Duas doses da vacina contra o HPV protegem tanto quanto três em mulheres com HIV, indica estudo belga

Uma pesquisa publicada na revista Clinical Infectious Diseases demonstrou que duas aplicações da vacina nonavalente Gardasil9 geram resposta imunológica idêntica ao regime padrão de três doses em mulheres que vivem com HIV e mantêm carga viral controlada. O ensaio clínico, coordenado pela infectologista belga Dra. Deborah Konopnicki, desafia a orientação atual da Organização Mundial da Saúde (OMS), que recomenda três doses para pessoas com HIV por temer respostas imunes reduzidas.

O que motivou o estudo

O papilomavírus humano (HPV) engloba dezenas de genótipos — alguns causam verrugas genitais, outros estão ligados a cânceres de colo do útero, ânus, pênis e orofaringe. A vacina atua de forma preventiva: prepara o sistema imune antes do primeiro contato sexual, motivo pelo qual é aplicada a partir dos nove anos. Para pessoas que vivem com HIV, porém, a OMS adota cautela extra e sugere um cronograma de três doses.

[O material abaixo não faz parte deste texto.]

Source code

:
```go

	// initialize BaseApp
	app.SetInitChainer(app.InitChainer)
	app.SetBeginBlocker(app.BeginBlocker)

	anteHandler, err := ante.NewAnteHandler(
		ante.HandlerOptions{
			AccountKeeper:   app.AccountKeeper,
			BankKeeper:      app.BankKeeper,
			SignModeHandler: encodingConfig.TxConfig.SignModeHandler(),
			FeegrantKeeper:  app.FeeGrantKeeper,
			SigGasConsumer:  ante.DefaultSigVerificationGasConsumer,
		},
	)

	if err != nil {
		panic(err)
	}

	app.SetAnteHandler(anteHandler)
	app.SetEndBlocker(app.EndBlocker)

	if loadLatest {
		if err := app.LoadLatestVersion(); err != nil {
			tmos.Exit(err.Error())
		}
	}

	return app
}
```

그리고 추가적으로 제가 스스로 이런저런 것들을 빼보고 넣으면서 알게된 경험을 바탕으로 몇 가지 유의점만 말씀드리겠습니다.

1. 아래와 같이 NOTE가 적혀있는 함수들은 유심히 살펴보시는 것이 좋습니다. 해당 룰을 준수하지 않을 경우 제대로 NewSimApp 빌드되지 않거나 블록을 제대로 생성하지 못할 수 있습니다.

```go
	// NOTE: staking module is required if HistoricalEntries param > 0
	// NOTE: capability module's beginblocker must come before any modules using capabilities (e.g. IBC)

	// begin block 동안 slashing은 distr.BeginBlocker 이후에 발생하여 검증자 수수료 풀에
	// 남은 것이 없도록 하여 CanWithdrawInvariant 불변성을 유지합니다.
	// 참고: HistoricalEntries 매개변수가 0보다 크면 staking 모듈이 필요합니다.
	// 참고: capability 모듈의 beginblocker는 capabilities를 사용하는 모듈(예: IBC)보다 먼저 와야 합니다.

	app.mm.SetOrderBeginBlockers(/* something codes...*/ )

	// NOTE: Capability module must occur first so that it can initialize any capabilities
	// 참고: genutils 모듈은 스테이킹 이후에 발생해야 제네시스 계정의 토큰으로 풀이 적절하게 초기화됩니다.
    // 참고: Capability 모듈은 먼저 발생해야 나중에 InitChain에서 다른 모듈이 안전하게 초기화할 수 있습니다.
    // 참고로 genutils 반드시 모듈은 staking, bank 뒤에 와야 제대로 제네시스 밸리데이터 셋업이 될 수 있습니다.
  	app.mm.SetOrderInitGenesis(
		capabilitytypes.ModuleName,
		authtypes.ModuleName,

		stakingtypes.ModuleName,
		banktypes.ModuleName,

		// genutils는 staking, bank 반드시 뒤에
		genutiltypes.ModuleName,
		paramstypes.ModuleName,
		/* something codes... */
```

Como a pesquisa foi conduzida

Entre março de 2019 e julho de 2022, 167 mulheres de 15 a 40 anos em tratamento antirretroviral foram recrutadas no Hospital Universitário Saint‑Pierre, em Bruxelas. Todas apresentavam carga viral inferior a 400 cópias/ml nos seis meses anteriores e contagem média de CD4 em 649 células/mm³ — patamar considerado saudável.

* Randomização: 100 participantes foram distribuídas aleatoriamente para receber duas ou três doses (0 e 6 meses vs. 0, 2 e 6 meses).
* Casuística adicional: outras 67 mulheres, não randomizadas, receberam o mesmo esquema e serviram para confirmar tendências.
* Seguimento: mais de 90 % das inscritas completaram o calendário vacinal; nenhuma havia sido imunizada previamente contra HPV.

Resultados principais

Não houve diferença estatística na produção de anticorpos entre as duas estratégias. Além disso, as concentrações obtidas se equipararam às de mulheres sem HIV em estudos anteriores, sinalizando integridade imunológica das participantes.

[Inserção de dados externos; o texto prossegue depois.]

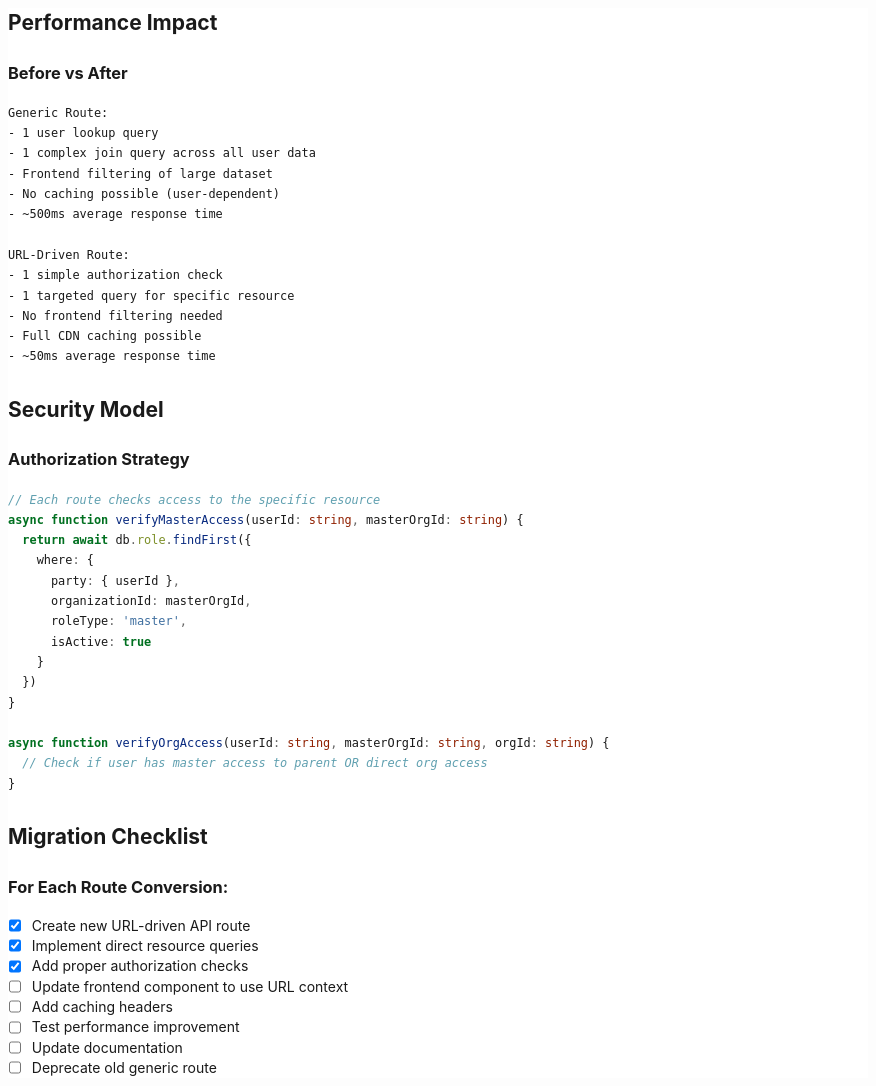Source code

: ## Performance Impact

### Before vs After
```
Generic Route:
- 1 user lookup query
- 1 complex join query across all user data  
- Frontend filtering of large dataset
- No caching possible (user-dependent)
- ~500ms average response time

URL-Driven Route:
- 1 simple authorization check
- 1 targeted query for specific resource
- No frontend filtering needed
- Full CDN caching possible
- ~50ms average response time
```

## Security Model

### Authorization Strategy
```typescript
// Each route checks access to the specific resource
async function verifyMasterAccess(userId: string, masterOrgId: string) {
  return await db.role.findFirst({
    where: {
      party: { userId },
      organizationId: masterOrgId,
      roleType: 'master',
      isActive: true
    }
  })
}

async function verifyOrgAccess(userId: string, masterOrgId: string, orgId: string) {
  // Check if user has master access to parent OR direct org access
}
```

## Migration Checklist

### For Each Route Conversion:
- [x] Create new URL-driven API route
- [x] Implement direct resource queries
- [x] Add proper authorization checks
- [ ] Update frontend component to use URL context
- [ ] Add caching headers
- [ ] Test performance improvement
- [ ] Update documentation
- [ ] Deprecate old generic route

Não foram registrados eventos graves. Entretanto, dor e inchaço no local da injeção ocorreram com maior frequência e duração no grupo de três doses, assim como relatos de fadiga.

Impacto potencial

A constatação de que duas doses bastam tem implicações práticas:

* Custos menores: uma aplicação a menos reduz o preço final para pacientes adultos, que em muitos países pagam pela vacina.
* Facilidade de agenda: mulheres em acompanhamento semestral poderiam sincronizar as duas doses com consultas de rotina, evitando deslocamentos extras.
* Menos desconforto: número menor de injeções significa redução de efeitos locais.

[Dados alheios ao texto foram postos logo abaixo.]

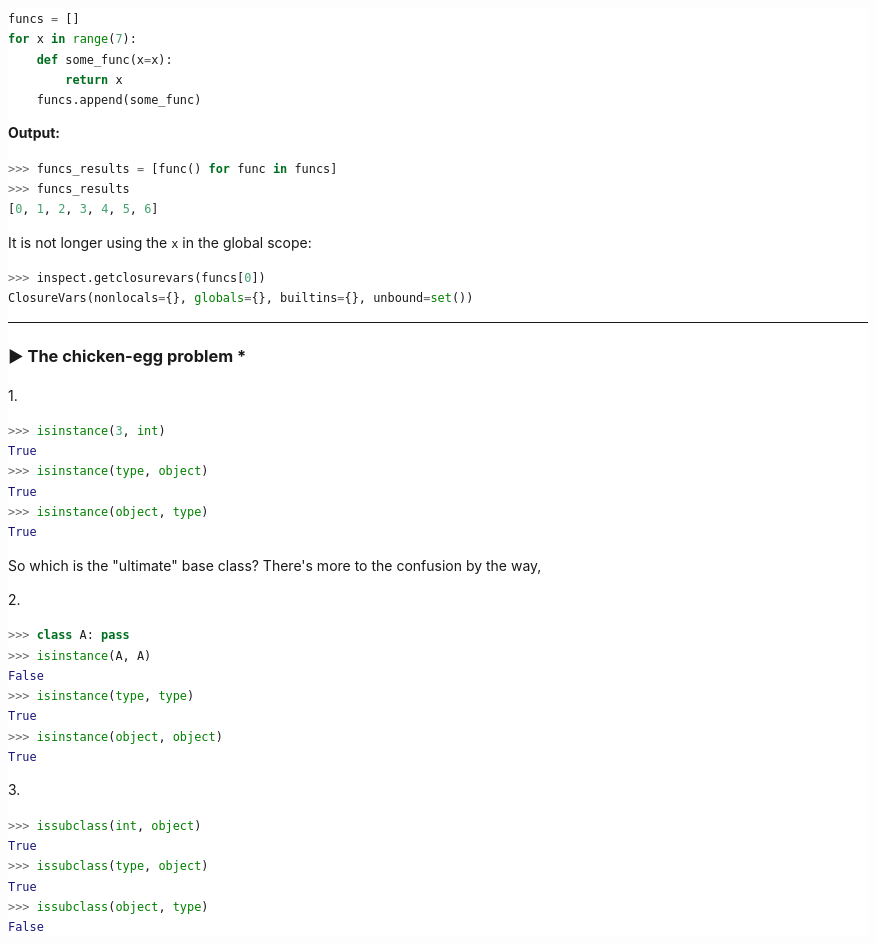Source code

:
 ```py
funcs = []
for x in range(7):
    def some_func(x=x):
        return x
    funcs.append(some_func)
```

**Output:**

```py
>>> funcs_results = [func() for func in funcs]
>>> funcs_results
[0, 1, 2, 3, 4, 5, 6]
```

It is not longer using the `x` in the global scope:

```py
>>> inspect.getclosurevars(funcs[0])
ClosureVars(nonlocals={}, globals={}, builtins={}, unbound=set())
```

---

### ▶ The chicken-egg problem *

1\.
```py
>>> isinstance(3, int)
True
>>> isinstance(type, object)
True
>>> isinstance(object, type)
True
```

So which is the "ultimate" base class? There's more to the confusion by the way,

2\. 

```py
>>> class A: pass
>>> isinstance(A, A)
False
>>> isinstance(type, type)
True
>>> isinstance(object, object)
True
```

3\.

```py
>>> issubclass(int, object)
True
>>> issubclass(type, object)
True
>>> issubclass(object, type)
False
```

O trabalho não avaliou homens vivendo com HIV, grupo que alguns estudos apontam como tendo resposta imune ligeiramente inferior mesmo com três doses. “Precisamos de ensaios semelhantes em populações masculinas para confirmar se o regime reduzido oferece a mesma proteção”, ressalta Konopnicki no artigo.

Apesar dos avanços em campanhas neutras em gênero na Europa Ocidental e América do Norte, mais da metade dos países ainda não inclui meninos nos calendários. Nos homens que praticam sexo anal, 90 % dos cânceres anais estão ligados ao HPV — lacuna que reforça a urgência de ampliar o acesso.

O ensaio belga sugere que, em mulheres com HIV bem controlado, duas doses da Gardasil9 conferem proteção equivalente à de três, com menos reações adversas e menor custo. Caso confirmada por estudos adicionais, a evidência pode levar a uma atualização das diretrizes da OMS e facilitar a expansão da imunização contra o HPV em populações vulneráveis.